Smiling, she said, “Yes I guess you do. I’m Chloe.”
“Jake,” he replied.
Chloe ordered a beer, and they breezed through the usual superficial conversations of where they were traveling to and from before getting to meandering, personal topics, like how they both missed the wide-open spaces that had taken for granted growing up. After Chloe grew starry-eyed remembering the vastness of the sky in southern Wyoming, Jake talked about the rolling hills of farmland in Virginia, and how he dealt with the claustrophobia of New York by running over to the East River just to have a bit of open sky without buildings in front of him.
“Why did you leave?” Chloe asked, wondering that herself. Was the prestige and salary of the DC law firm worth giving up the way she felt in the wide open spaces of the west, as if she was a tiny speck in a huge powerful universe?
Jake’s whole face softened. “My wife,” he replied. “She grew up in Alabama, but we met when she was an internal medicine resident. She did a fellowship in infectious disease in DC, then got offered her dream job in New York City. She is the classic small town girl who dreamed of the big city – New York skyline poster on her bedroom wall, non-stop Broadway showtunes in the car, the whole cheesy deal of it. I knew I would hate the city because even DC was too busy for me, but I love her, I couldn’t say no, and I sure couldn’t let her go without me. I got a maintenance job at Lenox Hill, the same hospital where she works. We’ve been talking about having kids in a few years, so I can’t imagine we’ll stay forever.”

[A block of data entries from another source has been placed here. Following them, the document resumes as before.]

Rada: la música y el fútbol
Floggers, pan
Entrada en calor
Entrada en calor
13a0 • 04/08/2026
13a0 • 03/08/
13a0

She nodded sagely, even though children were the last thing she was thinking about, she understood the feeling of temporariness he described. Taking only a few breaks to check the score on the game, Chloe and Jake chatted for almost two hours through two more beers. When he had to leave to “not miss his flight too”, he paid their bill despite her protests, and she wished him a safe flight home.

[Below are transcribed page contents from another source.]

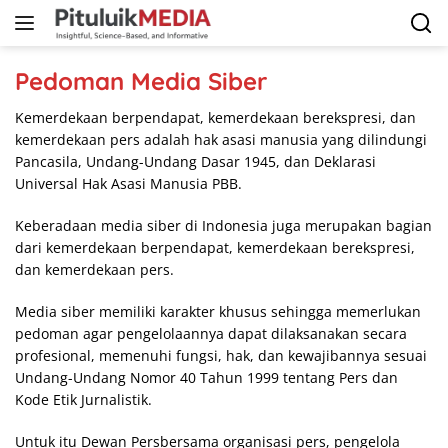
Langsung
ke
konten
Pedoman Media Siber
Kemerdekaan berpendapat, kemerdekaan berekspresi, dan
kemerdekaan pers adalah hak asasi manusia yang dilindungi
Pancasila, Undang-Undang Dasar 1945, dan Deklarasi
Universal Hak Asasi Manusia PBB.
Keberadaan media siber di Indonesia juga merupakan bagian
dari kemerdekaan berpendapat, kemerdekaan berekspresi,
dan kemerdekaan pers.
Media siber memiliki karakter khusus sehingga memerlukan
pedoman agar pengelolaannya dapat dilaksanakan secara
profesional, memenuhi fungsi, hak, dan kewajibannya sesuai
Undang-Undang Nomor 40 Tahun 1999 tentang Pers dan
Kode Etik Jurnalistik.
Untuk itu Dewan Persbersama organisasi pers, pengelola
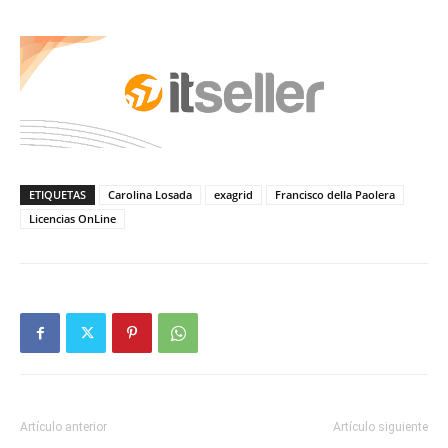
ETIQUETAS
Carolina Losada
exagrid
Francisco della Paolera
Licencias OnLine
Artículo anterior
Artículo siguiente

The next morning when she took her phone off airplane mode, she was shocked to find a text from work that due to the COVID-19 pandemic, the office was closing for two weeks, and everyone was expected to work from home. In the nearly two years she had been there, she had battled snow, ice, flooding, presential motorcades (one of the things she hated the most about living in DC), and two terrorist threats to get to work. If this virus was closing the office, it must be a much bigger deal than she realized.
In the weeks that followed, like most of the country, she watched the news of the outbreak in New York City with horror and got surreal updates in text messages and virtual group happy hours from her friends who had moved there after college. The second week of April, she was sipping coffee and skimming a New York Times article about the dire situation when a quote from a Jacob Sadler caught her eye. “My wife Claudine had wanted to live in New York City her whole life. I’m grateful she had six months here and know that she died because of the care she gave her patients.” Chloe gasped, reading the sentences before the quote about Dr. Claudine Sadler, the Chief of Infectious Disease at Lenox Hill Hospital who had died three days before the article was published, one week after testing positive. She pictured Jake at the bar in Denver, beaming with pride when talked about his wife, and decided to close her laptop and go for a walk outside, maybe as far as the river.